[WORK TO COMPLETE]
(a) In the forum post about the MacBook Air, list the things the writer invites the reader to do after the post.
(b) Pick up the forum post about the MacBook Air after its final sentence and write the next part.
--- begin SOURCE EXTRACT ---
You're not compromising anything. You're just not buying an ultra-portable and you probably don't need one, so you're making a good choice.

Stop bashing the MacBook Air though because it is not what _you_ want it to be. It is the best at what _it_ wants to be and there are a lot of people who were eagerly waiting for Apple to launch this product and it's perfect for them.

Apple already has those other products you are comparing it to and they come with SuperDrives and ethernet ports and whatnot. It makes little sense to have two different computers with same configurations in the line-up with the name being the only differentiation.

I have no idea why such a simple little concept is so extremely difficult for you to grasp.

Here's my last attempt, a simple analogy, to try to make it clear to you. Argue all you want to after this post, point out mistakes in this analogy, do whatever you want. Just be aware that if this does not make the concept clear to you, I give up. Ignorance truly is bliss.
--- end SOURCE EXTRACT ---
--- begin ENTRIES PROVIDED ---
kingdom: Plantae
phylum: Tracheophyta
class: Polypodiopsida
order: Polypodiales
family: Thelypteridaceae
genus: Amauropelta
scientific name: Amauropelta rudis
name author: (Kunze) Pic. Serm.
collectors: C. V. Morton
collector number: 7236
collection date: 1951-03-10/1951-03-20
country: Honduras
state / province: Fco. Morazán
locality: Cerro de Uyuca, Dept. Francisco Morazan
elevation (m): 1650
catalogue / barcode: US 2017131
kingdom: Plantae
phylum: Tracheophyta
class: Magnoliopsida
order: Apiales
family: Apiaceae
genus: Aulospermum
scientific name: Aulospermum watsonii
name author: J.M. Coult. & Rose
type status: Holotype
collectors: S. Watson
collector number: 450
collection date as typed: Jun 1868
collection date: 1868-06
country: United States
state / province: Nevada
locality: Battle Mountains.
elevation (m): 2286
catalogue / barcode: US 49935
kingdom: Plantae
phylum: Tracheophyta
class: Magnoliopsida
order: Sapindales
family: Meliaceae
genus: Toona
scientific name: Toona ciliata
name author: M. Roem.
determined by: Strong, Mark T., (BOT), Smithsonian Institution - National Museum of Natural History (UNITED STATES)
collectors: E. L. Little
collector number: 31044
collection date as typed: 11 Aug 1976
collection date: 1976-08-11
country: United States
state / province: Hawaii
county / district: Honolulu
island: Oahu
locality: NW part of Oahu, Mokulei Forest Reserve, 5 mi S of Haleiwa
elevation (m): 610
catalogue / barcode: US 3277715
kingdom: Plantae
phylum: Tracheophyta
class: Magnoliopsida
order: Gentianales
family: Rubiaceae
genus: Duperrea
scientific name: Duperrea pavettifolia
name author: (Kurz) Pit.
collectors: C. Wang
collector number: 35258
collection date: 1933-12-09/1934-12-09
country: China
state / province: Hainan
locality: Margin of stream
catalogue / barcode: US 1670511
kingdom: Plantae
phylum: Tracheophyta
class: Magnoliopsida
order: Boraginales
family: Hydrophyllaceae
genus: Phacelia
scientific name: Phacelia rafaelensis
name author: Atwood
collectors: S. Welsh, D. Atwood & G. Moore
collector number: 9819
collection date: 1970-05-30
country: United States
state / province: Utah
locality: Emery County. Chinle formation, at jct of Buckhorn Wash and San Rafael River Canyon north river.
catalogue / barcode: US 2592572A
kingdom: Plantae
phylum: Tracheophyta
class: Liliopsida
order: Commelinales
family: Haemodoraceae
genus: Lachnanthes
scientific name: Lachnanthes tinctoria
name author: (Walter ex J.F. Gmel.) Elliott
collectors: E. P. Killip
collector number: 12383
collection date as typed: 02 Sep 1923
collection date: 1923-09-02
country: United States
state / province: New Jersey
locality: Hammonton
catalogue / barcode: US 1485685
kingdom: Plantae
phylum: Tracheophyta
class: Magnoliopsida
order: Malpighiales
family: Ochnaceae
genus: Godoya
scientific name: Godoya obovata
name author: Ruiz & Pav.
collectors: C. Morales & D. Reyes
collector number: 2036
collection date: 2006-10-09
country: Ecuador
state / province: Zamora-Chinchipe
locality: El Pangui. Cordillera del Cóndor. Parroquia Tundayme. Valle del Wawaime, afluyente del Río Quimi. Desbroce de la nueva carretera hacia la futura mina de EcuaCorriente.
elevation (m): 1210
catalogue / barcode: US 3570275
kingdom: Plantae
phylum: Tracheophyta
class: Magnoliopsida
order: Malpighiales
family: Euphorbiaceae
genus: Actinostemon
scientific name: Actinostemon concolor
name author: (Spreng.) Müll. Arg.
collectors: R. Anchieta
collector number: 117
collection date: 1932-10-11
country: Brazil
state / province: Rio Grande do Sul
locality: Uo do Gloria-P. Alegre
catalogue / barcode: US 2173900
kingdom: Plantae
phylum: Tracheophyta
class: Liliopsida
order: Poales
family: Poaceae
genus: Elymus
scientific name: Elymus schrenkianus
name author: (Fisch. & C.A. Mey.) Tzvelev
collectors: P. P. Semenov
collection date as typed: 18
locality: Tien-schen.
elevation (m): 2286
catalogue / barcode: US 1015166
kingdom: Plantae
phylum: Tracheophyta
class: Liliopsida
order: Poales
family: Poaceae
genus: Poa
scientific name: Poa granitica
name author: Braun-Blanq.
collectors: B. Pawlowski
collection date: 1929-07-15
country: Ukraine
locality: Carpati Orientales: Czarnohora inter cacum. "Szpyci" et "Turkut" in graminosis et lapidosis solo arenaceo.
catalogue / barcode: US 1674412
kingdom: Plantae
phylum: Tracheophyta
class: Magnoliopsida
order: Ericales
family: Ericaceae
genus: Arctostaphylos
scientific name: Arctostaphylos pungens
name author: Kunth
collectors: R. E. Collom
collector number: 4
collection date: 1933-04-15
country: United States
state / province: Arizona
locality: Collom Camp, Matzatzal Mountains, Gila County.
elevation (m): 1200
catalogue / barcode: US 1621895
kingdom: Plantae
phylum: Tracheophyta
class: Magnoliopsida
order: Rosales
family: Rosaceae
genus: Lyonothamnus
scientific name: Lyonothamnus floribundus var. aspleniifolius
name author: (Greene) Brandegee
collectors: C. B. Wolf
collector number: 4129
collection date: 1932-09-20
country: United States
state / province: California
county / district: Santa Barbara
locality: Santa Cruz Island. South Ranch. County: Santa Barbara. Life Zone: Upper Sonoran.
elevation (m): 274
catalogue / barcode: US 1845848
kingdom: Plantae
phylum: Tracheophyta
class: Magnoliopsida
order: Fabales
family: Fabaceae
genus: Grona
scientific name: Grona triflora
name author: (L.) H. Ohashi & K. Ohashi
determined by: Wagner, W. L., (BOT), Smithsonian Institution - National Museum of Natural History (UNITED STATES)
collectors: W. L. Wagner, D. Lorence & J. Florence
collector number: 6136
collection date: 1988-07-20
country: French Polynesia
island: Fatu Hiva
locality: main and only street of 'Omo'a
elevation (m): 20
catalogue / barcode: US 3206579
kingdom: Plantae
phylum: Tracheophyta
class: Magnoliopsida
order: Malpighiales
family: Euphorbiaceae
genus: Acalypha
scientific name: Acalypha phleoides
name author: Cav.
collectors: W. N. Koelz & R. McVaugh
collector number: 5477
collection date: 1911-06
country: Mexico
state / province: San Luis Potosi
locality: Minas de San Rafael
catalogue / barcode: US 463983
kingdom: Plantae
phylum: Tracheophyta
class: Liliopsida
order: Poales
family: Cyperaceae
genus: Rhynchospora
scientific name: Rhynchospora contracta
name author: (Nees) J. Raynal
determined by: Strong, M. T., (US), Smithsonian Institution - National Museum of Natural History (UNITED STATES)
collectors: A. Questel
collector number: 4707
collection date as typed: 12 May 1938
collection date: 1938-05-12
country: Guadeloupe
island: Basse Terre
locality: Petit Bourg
--- end ENTRIES PROVIDED ---
[RESPONSES IN ORDER]
(a)
- Argue all you want
- Point out mistakes in the analogy
- Do whatever you want

(b)
There are three types of cellular phones - the really simple ones that are usually small and can take some rough handling, the medium grade ones that try to be a lot of things to a lot of people but are not the best at most of the things they do and the really large phones that have a truckload of features and whatnot.

If you pick up a phone from the first category and start whining that it does not have a 3.0 MP camera, there's not much I can do to help you.

Similarly, the MacBook, MacBook Air and MacBook Pro are three different products that seek to serve three different markets. Most people in India are simply not the target market for the MacBook Air because the concept of having a secondary computer is unheard of in our country.

I also know that the phone analogy is not exactly the same as the notebook case. With notebooks, making it small beyond a certain limit actually means spending more because you're going where no one else has ever gone before. When you're asking Intel to make a custom processor that is 60% smaller than the currently available processors and designing a motherboard the size of a pencil, you actually have to spend more to get there.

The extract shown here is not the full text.